Work instruction – Reproduce the entries exactly, but keep the pictures out of the copy.

Material for this task –
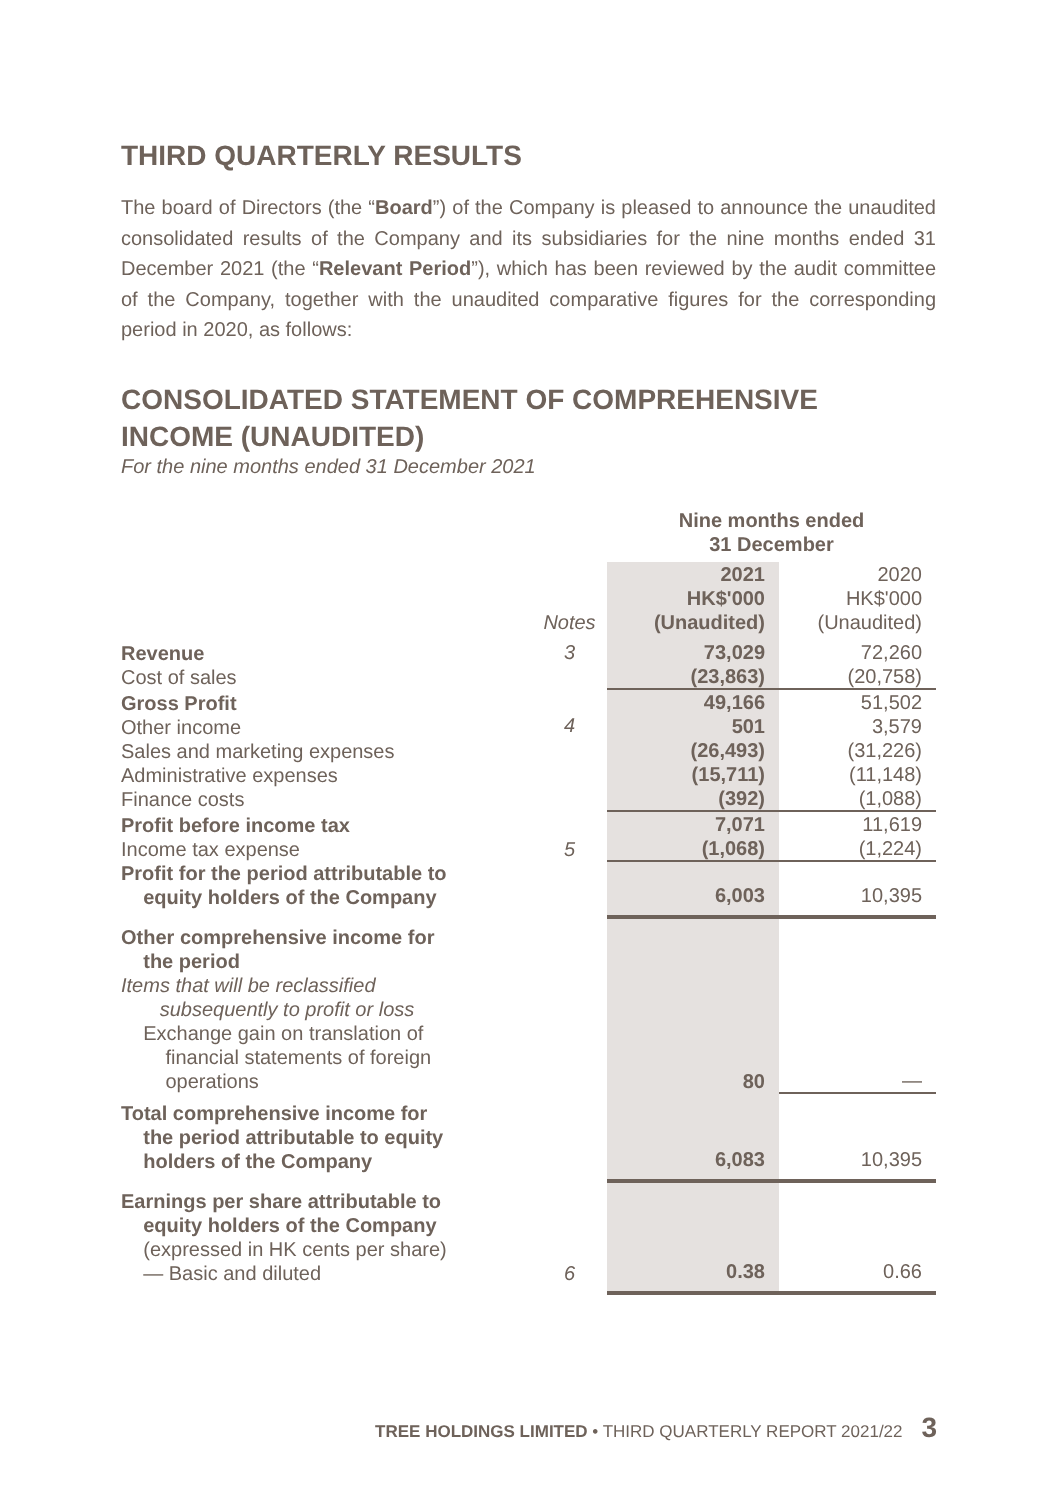THIRD QUARTERLY RESULTS
The board of Directors (the “Board”) of the Company is pleased to announce the unaudited consolidated results of the Company and its subsidiaries for the nine months ended 31 December 2021 (the “Relevant Period”), which has been reviewed by the audit committee of the Company, together with the unaudited comparative figures for the corresponding period in 2020, as follows:
CONSOLIDATED STATEMENT OF COMPREHENSIVE INCOME (UNAUDITED)
For the nine months ended 31 December 2021
| | | Nine months ended 31 December | |
| | Notes | 2021 HK$'000 (Unaudited) | 2020 HK$'000 (Unaudited) |
| Revenue Cost of sales | 3 | 73,029 (23,863) | 72,260 (20,758) |
| Gross Profit Other income Sales and marketing expenses Administrative expenses Finance costs | 4 | 49,166 501 (26,493) (15,711) (392) | 51,502 3,579 (31,226) (11,148) (1,088) |
| Profit before income tax Income tax expense | 5 | 7,071 (1,068) | 11,619 (1,224) |
| Profit for the period attributable to equity holders of the Company | | 6,003 | 10,395 |
| Other comprehensive income for the period Items that will be reclassified subsequently to profit or loss Exchange gain on translation of financial statements of foreign operations | | 80 | — |
| Total comprehensive income for the period attributable to equity holders of the Company | | 6,083 | 10,395 |
| Earnings per share attributable to equity holders of the Company (expressed in HK cents per share) — Basic and diluted | 6 | 0.38 | 0.66 |
TREE HOLDINGS LIMITED • THIRD QUARTERLY REPORT 2021/22 3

Task response –
THIRD QUARTERLY RESULTS
The board of Directors (the “Board”) of the Company is pleased to announce the unaudited consolidated results of the Company and its subsidiaries for the nine months ended 31 December 2021 (the “Relevant Period”), which has been reviewed by the audit committee of the Company, together with the unaudited comparative figures for the corresponding period in 2020, as follows:
CONSOLIDATED STATEMENT OF COMPREHENSIVE INCOME (UNAUDITED)
For the nine months ended 31 December 2021
| | | Nine months ended 31 December | |
| | Notes | 2021 HK$'000 (Unaudited) | 2020 HK$'000 (Unaudited) |
| Revenue Cost of sales | 3 | 73,029 (23,863) | 72,260 (20,758) |
| Gross Profit Other income Sales and marketing expenses Administrative expenses Finance costs | 4 | 49,166 501 (26,493) (15,711) (392) | 51,502 3,579 (31,226) (11,148) (1,088) |
| Profit before income tax Income tax expense | 5 | 7,071 (1,068) | 11,619 (1,224) |
| Profit for the period attributable to equity holders of the Company | | 6,003 | 10,395 |
| Other comprehensive income for the period Items that will be reclassified subsequently to profit or loss Exchange gain on translation of financial statements of foreign operations | | 80 | — |
| Total comprehensive income for the period attributable to equity holders of the Company | | 6,083 | 10,395 |
| Earnings per share attributable to equity holders of the Company (expressed in HK cents per share) — Basic and diluted | 6 | 0.38 | 0.66 |
TREE HOLDINGS LIMITED • THIRD QUARTERLY REPORT 2021/22 3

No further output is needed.